▶ [SOURCE DATA]:
=======
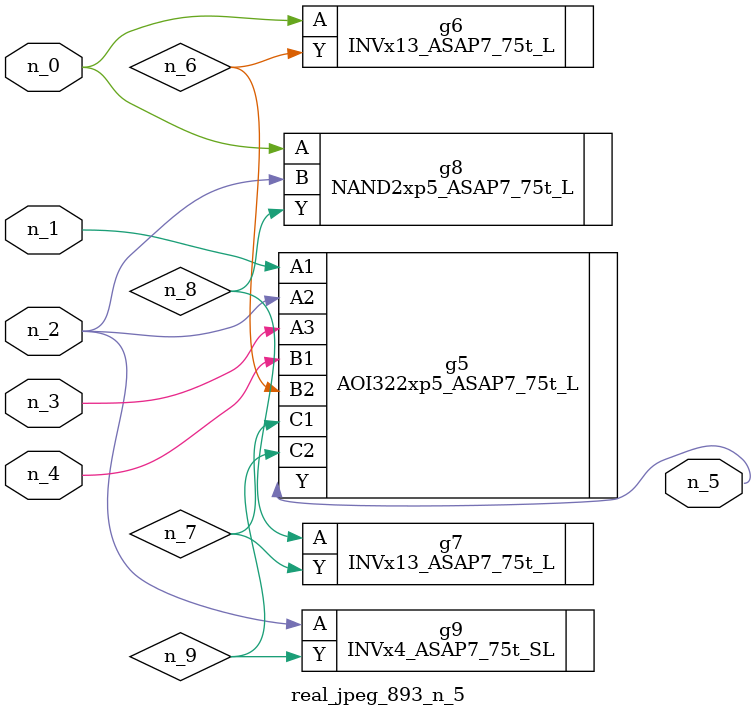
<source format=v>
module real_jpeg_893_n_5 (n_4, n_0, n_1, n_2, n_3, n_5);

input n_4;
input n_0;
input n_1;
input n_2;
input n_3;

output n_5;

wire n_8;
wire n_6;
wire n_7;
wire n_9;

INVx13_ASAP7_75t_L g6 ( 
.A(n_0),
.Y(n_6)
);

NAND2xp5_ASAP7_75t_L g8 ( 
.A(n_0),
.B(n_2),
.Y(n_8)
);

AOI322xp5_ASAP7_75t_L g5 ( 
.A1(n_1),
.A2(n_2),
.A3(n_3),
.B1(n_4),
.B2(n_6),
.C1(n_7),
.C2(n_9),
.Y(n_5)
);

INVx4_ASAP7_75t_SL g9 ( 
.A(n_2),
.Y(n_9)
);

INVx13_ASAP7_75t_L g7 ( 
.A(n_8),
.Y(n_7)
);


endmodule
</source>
=======
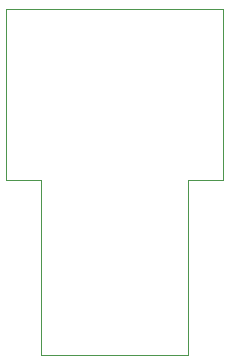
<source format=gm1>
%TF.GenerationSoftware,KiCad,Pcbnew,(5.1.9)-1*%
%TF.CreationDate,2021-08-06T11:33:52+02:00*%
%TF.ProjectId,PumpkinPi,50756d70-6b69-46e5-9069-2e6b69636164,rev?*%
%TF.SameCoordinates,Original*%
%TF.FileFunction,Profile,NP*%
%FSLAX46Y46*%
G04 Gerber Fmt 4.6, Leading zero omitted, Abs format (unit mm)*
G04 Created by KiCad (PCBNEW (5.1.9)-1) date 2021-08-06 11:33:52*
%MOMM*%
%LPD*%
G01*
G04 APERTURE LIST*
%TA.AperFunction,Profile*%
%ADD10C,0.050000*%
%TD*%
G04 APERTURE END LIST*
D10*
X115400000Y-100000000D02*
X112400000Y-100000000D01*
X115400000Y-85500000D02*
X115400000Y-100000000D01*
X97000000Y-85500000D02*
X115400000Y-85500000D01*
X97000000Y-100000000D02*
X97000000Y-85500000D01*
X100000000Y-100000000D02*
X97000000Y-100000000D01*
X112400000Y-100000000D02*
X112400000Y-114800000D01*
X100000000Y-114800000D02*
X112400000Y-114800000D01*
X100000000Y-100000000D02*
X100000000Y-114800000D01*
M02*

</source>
=======
▶ [TASK ITEM]:
There is a line with "G04 Gerber Fmt" and a line with "X115400000Y-100000000D02*" above. Copy exactly those two lines and all lines between them, with nothing else.

▶ [OUTPUT]:
G04 Gerber Fmt 4.6, Leading zero omitted, Abs format (unit mm)*
G04 Created by KiCad (PCBNEW (5.1.9)-1) date 2021-08-06 11:33:52*
%MOMM*%
%LPD*%
G01*
G04 APERTURE LIST*
%TA.AperFunction,Profile*%
%ADD10C,0.050000*%
%TD*%
G04 APERTURE END LIST*
D10*
X115400000Y-100000000D02*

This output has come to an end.